**Try it**
Lines to restate from the data below: from the one containing "window will appear" to the one containing "reasons, we could", both included. Give them again exactly, and only them.

╭─ The data

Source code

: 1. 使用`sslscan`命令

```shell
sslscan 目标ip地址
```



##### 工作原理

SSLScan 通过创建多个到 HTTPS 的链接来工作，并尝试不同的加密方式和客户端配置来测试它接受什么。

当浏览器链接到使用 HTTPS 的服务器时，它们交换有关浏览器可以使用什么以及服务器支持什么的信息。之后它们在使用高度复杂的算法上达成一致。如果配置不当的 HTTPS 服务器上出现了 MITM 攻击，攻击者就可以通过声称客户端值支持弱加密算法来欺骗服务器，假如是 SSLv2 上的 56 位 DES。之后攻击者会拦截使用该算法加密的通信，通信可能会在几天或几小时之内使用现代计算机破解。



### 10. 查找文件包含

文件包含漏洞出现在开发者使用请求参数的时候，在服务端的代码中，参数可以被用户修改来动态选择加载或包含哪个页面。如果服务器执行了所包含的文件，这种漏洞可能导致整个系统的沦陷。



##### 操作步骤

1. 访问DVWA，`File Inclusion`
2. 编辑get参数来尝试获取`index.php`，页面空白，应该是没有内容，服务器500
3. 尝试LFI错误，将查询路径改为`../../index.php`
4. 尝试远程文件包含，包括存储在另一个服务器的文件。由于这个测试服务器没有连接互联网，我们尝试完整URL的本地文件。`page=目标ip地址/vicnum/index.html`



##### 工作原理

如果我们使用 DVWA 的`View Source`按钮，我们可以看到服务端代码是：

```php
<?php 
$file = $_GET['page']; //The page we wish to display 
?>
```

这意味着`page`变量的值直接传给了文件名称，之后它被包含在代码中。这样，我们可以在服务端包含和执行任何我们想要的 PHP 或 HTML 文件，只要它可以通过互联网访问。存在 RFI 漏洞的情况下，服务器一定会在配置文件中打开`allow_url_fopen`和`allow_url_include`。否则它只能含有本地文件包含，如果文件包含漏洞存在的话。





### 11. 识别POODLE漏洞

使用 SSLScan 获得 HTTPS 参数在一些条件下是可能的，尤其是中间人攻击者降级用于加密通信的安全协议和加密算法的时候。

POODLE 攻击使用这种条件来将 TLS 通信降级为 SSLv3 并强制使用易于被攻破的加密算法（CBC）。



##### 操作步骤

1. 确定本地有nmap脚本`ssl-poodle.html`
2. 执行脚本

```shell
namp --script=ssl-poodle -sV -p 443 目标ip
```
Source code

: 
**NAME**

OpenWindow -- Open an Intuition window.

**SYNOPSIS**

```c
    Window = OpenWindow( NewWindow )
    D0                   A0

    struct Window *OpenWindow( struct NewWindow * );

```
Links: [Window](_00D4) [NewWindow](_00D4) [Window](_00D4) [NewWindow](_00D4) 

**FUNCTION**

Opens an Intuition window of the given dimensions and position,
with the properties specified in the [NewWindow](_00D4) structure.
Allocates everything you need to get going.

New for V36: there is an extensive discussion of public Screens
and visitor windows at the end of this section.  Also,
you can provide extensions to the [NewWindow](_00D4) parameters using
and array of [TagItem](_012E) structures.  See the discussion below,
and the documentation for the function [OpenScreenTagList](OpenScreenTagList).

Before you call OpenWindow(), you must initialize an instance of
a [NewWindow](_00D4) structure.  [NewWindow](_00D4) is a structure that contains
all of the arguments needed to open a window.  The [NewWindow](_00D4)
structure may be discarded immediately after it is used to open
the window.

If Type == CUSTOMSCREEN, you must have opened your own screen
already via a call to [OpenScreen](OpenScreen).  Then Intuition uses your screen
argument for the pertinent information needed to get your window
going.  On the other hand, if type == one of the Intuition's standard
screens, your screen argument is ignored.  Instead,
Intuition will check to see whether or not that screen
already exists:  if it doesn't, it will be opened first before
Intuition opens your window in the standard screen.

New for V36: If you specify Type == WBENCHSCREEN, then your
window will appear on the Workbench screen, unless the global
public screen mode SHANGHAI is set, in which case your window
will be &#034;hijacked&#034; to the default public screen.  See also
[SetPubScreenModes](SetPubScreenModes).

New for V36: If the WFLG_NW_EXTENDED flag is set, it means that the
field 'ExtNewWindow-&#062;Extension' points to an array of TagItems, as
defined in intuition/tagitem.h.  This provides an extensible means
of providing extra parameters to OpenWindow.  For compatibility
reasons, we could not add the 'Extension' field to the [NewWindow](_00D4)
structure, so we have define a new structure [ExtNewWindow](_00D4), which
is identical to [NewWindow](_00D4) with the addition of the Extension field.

╰─

**Answer to this exercise**
window will appear on the Workbench screen, unless the global
public screen mode SHANGHAI is set, in which case your window
will be &#034;hijacked&#034; to the default public screen.  See also
[SetPubScreenModes](SetPubScreenModes).

New for V36: If the WFLG_NW_EXTENDED flag is set, it means that the
field 'ExtNewWindow-&#062;Extension' points to an array of TagItems, as
defined in intuition/tagitem.h.  This provides an extensible means
of providing extra parameters to OpenWindow.  For compatibility
reasons, we could not add the 'Extension' field to the [NewWindow](_00D4)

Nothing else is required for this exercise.